4 years ago today, we lost Greg to a health system that failed him in many different ways.
Since we have tried to honour who Greg was by attempting to match his positive outlook, his honesty and integrity, his sensitivity and care for others, and his tenacity in trying to improve things in this world.
We believe that on a person to person level, there have been some providers that have been touched by Greg’s tragic story and have learned from it and as a result the patients that they come in contact with may have benefited from this.
We also believe that at a system level, progress has been very slow and in many cases, very limited.
Earlier this year we had the opportunity to meet with the Minister of Health, and now Deputy Premier, Sarah Hoffman to talk about our perspective and to put forward to her, our priorities. In brief form they are:
- Major system culture change from individualistic focus and top down command and control culture to one of teamwork at all levels and including a full partnership level of engagement with patients and their families.
- Digitization of all health records, fully available to all providers and patients as necessary to provide care, treatment and positive proactive health management. Along with this, the development of e-referrals and a patient portal that would insure that all members of the health team are fully informed of progress (or lack of) along health care or health management pathways.
- Embracing and learning from failure with the development of a structure, transparent process and communication throughout the system, of an independent, third party investigation of near misses, or adverse harm events in order to learn from them, and to close gaps in the present system and in an on-going basis into the future.
For us, as Greg’s family, we are very aware of what can, and all too often does happen, in today’s system. It is frustrating that it seems that important changes are a very low priority relative to personal or professional self-interest, and there is little urgency felt by the system people involved. That being said, we also know that there are many providers in the system that feel the same way we do – on example can been seen in our post on eZ-Referral. Some of the education programs at the University of Alberta, the University of Calgary, Dalhousie, and NAIT have also started to review Greg’s Journey and the HQCA Continuity of Patient Care study as an educational tool and we encourage the others to do the same.

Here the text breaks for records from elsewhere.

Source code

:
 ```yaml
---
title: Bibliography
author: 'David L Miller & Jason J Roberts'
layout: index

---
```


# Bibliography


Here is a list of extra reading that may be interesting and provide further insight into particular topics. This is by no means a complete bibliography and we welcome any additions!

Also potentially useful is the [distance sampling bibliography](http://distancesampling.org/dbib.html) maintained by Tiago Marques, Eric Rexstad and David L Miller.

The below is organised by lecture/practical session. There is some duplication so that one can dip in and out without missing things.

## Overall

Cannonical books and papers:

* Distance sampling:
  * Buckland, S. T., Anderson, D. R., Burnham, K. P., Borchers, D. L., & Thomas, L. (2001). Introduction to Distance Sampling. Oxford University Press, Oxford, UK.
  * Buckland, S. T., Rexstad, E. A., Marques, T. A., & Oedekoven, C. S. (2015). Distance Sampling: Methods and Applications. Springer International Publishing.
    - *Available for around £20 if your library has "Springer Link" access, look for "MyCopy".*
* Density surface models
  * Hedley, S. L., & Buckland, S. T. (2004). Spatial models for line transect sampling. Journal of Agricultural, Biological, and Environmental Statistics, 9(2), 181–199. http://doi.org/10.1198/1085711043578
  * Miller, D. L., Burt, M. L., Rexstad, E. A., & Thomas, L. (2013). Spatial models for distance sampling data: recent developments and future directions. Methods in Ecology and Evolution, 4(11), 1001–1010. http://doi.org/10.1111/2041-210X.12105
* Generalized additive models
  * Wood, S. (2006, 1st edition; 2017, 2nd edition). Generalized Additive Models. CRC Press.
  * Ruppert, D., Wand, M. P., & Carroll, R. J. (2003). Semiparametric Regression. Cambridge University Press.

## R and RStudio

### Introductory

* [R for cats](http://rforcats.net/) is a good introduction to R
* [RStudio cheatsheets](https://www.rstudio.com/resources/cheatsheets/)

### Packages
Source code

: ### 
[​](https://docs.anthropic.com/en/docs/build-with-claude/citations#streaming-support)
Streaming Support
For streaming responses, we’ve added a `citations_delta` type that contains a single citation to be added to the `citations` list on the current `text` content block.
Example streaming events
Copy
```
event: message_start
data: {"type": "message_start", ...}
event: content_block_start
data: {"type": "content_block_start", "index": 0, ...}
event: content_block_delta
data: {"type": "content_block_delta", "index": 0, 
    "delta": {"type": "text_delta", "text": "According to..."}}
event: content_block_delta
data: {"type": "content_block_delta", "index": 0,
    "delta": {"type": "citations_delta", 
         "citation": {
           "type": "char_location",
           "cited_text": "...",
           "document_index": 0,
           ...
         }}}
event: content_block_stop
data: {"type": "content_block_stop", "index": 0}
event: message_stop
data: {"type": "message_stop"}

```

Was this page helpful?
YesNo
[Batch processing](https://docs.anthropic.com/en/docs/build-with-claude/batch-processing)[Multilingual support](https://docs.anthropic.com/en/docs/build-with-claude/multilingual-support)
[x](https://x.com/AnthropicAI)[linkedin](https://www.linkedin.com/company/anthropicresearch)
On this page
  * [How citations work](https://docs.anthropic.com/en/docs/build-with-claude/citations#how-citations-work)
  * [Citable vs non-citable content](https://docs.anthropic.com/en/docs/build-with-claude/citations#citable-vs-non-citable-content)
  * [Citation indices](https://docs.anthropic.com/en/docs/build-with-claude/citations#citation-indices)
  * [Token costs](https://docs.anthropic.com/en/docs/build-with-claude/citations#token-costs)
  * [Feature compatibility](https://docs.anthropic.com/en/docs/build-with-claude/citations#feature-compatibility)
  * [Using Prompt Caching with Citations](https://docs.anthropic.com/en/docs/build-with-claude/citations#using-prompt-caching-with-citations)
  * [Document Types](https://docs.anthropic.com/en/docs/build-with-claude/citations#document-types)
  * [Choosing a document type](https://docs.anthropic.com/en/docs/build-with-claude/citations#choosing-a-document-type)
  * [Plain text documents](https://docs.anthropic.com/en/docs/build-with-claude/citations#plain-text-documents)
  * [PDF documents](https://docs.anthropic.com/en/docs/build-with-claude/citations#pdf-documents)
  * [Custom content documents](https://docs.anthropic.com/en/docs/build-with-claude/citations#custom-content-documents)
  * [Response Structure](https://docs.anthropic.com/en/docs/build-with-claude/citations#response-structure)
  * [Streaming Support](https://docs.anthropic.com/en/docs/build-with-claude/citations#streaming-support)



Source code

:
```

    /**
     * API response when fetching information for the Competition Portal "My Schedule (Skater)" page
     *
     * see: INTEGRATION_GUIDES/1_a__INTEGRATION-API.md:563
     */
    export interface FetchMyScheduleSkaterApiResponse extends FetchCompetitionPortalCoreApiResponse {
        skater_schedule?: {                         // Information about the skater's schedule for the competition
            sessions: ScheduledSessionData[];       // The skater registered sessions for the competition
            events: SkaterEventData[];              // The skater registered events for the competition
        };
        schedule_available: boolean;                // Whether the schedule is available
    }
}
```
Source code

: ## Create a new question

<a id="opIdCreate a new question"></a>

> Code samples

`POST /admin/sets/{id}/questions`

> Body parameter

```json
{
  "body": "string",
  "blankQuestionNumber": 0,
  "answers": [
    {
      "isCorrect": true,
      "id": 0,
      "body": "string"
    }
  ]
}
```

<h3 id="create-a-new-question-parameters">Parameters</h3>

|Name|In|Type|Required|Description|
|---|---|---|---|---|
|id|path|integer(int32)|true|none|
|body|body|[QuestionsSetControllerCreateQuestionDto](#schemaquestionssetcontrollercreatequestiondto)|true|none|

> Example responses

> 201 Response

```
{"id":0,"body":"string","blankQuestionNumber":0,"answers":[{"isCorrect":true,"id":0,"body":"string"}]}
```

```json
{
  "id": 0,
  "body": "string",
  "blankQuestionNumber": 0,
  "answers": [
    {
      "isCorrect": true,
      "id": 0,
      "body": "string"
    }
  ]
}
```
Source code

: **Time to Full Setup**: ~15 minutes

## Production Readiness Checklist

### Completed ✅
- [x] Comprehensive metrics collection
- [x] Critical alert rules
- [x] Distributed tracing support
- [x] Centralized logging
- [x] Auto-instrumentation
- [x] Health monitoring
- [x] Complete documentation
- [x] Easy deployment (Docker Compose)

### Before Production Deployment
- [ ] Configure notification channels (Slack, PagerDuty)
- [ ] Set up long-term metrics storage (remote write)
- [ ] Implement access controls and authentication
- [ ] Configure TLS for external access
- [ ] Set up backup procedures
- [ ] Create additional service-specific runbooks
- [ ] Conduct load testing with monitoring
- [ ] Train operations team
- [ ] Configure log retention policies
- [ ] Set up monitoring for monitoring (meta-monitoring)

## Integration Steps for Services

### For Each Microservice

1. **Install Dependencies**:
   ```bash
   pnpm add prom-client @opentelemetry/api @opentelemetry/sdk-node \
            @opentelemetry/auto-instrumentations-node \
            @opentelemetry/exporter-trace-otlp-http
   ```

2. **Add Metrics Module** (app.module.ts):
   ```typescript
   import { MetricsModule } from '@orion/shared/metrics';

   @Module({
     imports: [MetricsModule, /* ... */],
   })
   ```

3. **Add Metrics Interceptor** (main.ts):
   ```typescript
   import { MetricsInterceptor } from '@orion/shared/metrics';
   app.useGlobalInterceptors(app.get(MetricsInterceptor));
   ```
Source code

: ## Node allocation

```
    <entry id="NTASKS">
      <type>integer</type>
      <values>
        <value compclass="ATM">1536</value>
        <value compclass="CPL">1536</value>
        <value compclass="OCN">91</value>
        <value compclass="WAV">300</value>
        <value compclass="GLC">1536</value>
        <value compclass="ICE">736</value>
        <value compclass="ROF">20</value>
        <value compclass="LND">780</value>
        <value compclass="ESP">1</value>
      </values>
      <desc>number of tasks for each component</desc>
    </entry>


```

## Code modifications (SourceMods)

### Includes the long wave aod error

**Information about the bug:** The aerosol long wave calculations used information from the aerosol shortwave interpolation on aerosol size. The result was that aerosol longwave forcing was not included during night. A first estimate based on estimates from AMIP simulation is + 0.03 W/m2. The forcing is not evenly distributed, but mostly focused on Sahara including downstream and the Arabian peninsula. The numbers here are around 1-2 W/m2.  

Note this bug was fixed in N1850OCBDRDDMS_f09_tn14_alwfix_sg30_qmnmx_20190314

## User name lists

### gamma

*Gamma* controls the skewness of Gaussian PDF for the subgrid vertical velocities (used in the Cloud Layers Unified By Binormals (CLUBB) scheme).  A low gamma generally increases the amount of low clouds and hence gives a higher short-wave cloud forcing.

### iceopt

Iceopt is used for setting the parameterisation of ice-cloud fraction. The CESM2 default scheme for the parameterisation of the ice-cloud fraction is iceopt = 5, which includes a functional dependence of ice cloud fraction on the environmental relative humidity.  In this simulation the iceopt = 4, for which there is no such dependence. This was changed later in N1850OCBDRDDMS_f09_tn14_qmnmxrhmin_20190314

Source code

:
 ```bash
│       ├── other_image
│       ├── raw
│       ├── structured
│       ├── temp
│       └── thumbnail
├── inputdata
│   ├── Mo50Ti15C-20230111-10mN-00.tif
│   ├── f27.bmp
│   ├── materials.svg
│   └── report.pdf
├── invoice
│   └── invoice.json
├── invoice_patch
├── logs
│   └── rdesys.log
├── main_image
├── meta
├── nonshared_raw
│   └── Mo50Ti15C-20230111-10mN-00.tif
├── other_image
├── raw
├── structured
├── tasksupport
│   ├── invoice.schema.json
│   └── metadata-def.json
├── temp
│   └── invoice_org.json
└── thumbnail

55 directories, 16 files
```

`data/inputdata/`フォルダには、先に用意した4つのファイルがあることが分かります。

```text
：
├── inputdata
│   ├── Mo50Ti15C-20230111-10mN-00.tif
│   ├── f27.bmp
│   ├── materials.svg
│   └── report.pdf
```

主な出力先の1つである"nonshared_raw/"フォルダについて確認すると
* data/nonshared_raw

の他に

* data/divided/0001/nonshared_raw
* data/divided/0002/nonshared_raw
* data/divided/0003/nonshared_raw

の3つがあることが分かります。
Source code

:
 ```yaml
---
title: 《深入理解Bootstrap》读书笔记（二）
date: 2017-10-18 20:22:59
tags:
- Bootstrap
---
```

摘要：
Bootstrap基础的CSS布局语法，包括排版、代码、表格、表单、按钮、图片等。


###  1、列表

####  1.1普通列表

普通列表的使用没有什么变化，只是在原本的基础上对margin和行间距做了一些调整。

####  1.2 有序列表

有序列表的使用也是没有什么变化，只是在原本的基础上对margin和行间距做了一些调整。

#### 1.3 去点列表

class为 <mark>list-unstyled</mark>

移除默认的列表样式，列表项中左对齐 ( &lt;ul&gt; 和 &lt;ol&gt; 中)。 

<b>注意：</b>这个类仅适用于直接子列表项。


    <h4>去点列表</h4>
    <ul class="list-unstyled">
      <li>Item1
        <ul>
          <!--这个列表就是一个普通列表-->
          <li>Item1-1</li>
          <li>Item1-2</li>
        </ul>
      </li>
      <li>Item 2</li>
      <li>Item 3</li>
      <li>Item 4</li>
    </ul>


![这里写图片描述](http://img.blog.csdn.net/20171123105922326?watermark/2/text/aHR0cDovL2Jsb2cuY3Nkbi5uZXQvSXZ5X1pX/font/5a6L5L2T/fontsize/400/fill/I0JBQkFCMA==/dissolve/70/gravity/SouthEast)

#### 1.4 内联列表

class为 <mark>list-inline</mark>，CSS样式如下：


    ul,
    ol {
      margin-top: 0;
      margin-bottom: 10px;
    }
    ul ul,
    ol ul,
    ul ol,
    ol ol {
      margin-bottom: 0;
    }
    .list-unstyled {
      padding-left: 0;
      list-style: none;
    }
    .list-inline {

As a family, and as we believe Greg would have done in our shoes, we have decided that we are going to shift our focus to informing families and patients about what should be expected from the system and providers in it, and also what to be prepared for until the system does indeed have substantial improvements made to it.
Our first Health Arrows target will be to focus on continuity and after-hours care.
Progress has been made with the clarification of the College of Physicians and Surgeons of Alberta (CPSA) standard (Continuity of Care) for all doctors with respect to after-hours care. The CPSA revised the standard to make clear that organizing and providing for after-hours care was a responsibility of doctors for their patients. It is not optional, it is required. Indeed in Dr. Theman’s (Registrar) words written to doctors in the CPSA newsletter
“Please understand that after hours availability for patients and for critical test results is not optional. It’s not just ‘nice to do’. It’s necessary.”
Dr. Theman also makes very clear that an answering phone message directing patients to call HealthLink or to go to Emergency is not acceptable. We also understand from what he has written, and comments reported in the media, that compliance by doctors is unacceptably low.
We feel that it is important for patients and their families need to be better informed about the standards and what should be expected from their doctors so that we can minimize the chances of others being caught as Greg was, with breaks in his care, multiple times.